Dengan merujuk pada hadis di atas, kita memahami bahwa menuntut ilmu merupakan fardhu ain. Itulah sebabnya, tak ada alasan karena faktor usia, kesibukan, tidak mempunyai kesempatan, dsb. seseorang tidak melakukan interaksi dalam menuntut ilmu. Terlebih ilmu agama.

Meminjam ungkapan M.Thalib (2001), seorang yang mengaku muslim tetapi tidak tahu dan tidak mau mempelajari apa yang menjadi tanggung jawab dirinya kepada Allah dan tanggung jawab dalam kehidupan sehari-hari di dunia ini, berarti telah melanggar kewajiban yang disebutkan dalam hadis di atas.

Oleh karena itu, setiap muslim wajib mempelajari hal yang pokok bagi kehidupan agamanya walaupun dia telah mempelajari pengetahuan duniawi yang dibutuhkan dalam kepentingan hidup di dunia. Ringkasnya, belajar ilmu agama menjadi kewajiban setiap orang Islam hal ini wajib dipelajari sepanjang hayatnya untuk dapat menjalankan kewajiban agamanya sesuai dengan ketentuan yang digariskan Allah dalam Alquran dan diajarkan oleh rasulullah saw.

Mengejar Keabadian
Mempelajari ilmu berarti mengejar keabadian. Kondisi ini sejalan dengan apa yang pernah terekam dari sabda Rasulullah,”Barang siapa pergi untuk mencari ilmu yang dipelajarinya karena Allah, maka Allah akan membukakannya pintu surga kepadanya dan malaikat mengembangkan sayap-sayapnya serta malaikat langit meminta rahmat untuknya juga ikan-ikan di laut.” (HR Abu Dawud, Tirmidzi, Ibnu Majah)

Ada garansi yang ditawarkan Rasulullah kepada kita, jika kita mencari ilmu dengan landasan karena mencari keridhaan Allah. Garansi itu adalah surga. Sebuah tempat idaman dan abadi sepanjang masa. Jaminan ini bukan sekedar memotivasi, sebab bila kita mempelajari ilmu dengan niat mencari keridhaan Allah, maka kita akan terhindar dari kebodohan dan kesesatan.

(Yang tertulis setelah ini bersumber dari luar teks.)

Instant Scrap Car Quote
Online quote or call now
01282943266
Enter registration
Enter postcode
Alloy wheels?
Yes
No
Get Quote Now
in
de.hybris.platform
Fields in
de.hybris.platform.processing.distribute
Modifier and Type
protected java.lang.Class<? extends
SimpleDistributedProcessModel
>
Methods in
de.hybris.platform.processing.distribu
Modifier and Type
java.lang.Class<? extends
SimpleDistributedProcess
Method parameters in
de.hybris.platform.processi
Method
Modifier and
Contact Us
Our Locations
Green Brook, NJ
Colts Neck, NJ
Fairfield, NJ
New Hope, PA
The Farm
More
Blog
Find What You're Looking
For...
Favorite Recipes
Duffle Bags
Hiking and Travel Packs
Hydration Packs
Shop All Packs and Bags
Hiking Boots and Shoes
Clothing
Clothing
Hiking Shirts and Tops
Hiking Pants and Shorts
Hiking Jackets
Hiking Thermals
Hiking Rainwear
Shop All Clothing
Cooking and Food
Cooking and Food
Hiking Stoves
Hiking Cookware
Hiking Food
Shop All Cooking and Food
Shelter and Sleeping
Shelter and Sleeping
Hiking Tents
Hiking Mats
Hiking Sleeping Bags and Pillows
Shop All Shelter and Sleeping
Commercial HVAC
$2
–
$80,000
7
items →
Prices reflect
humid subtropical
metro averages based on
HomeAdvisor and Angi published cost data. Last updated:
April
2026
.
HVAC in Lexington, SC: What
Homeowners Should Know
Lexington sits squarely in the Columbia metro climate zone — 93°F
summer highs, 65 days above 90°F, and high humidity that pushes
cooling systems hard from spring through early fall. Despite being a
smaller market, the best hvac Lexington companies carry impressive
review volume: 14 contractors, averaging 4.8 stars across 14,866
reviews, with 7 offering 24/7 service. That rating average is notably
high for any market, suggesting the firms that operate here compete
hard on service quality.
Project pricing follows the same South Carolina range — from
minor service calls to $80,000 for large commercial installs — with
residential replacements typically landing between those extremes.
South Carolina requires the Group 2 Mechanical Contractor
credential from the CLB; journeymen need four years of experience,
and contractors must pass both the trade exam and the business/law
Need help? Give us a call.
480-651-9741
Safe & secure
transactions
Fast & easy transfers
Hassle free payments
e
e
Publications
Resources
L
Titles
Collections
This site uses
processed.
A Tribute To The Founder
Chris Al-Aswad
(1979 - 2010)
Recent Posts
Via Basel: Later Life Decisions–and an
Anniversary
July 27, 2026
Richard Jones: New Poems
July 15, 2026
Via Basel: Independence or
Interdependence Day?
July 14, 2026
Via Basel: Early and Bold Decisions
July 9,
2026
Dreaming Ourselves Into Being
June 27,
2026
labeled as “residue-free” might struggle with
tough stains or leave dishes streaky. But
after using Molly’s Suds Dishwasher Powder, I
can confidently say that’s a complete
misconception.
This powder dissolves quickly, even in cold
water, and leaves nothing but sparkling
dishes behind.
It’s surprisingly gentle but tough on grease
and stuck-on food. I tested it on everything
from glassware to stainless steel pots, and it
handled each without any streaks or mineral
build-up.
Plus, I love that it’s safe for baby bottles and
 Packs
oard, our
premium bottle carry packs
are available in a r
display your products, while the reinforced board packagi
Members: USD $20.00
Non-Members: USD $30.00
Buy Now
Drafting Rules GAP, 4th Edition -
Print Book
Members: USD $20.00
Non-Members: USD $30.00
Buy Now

Salah satu hadis yang diriwayatkan Baihaqi berkaitan dengan persoalan kebodohan dan kesesatan, berbunyi “Janganlah kamu menjadi orang yang kelima, kamu pasti menjadi orang yang celaka.” Lengkapnya, hadis tersebut, ”Jadilah kamu seorang pengajar, atau pelajar, atau mendengarkan (ilmu) atau mencintai (ilmu) dan janganlah kamu menjadi orang yang kelima, kamu pasti menjadi orang yang celaka.” Maksud dari ‘orang yang kelima’ adalah janganlah menjadi orang yang bodoh, yang akan celaka di dunia dan akherat kelak.

Pengajar Sepanjang Masa
Merujuk hadis di atas, ada empat poin yang ditawarkan Rasulullah berkait dengan masalah menuntut ilmu dan mengamalkan ilmu. Pertama, menjadi pengajar. Kedua, menjadi pelajar. Ketiga, menjadi pendengar ilmu. Keempat, menjadi pecinta ilmu. Keempat poin itu merupakan mata rantai agar kita terhindar dari kebodohan.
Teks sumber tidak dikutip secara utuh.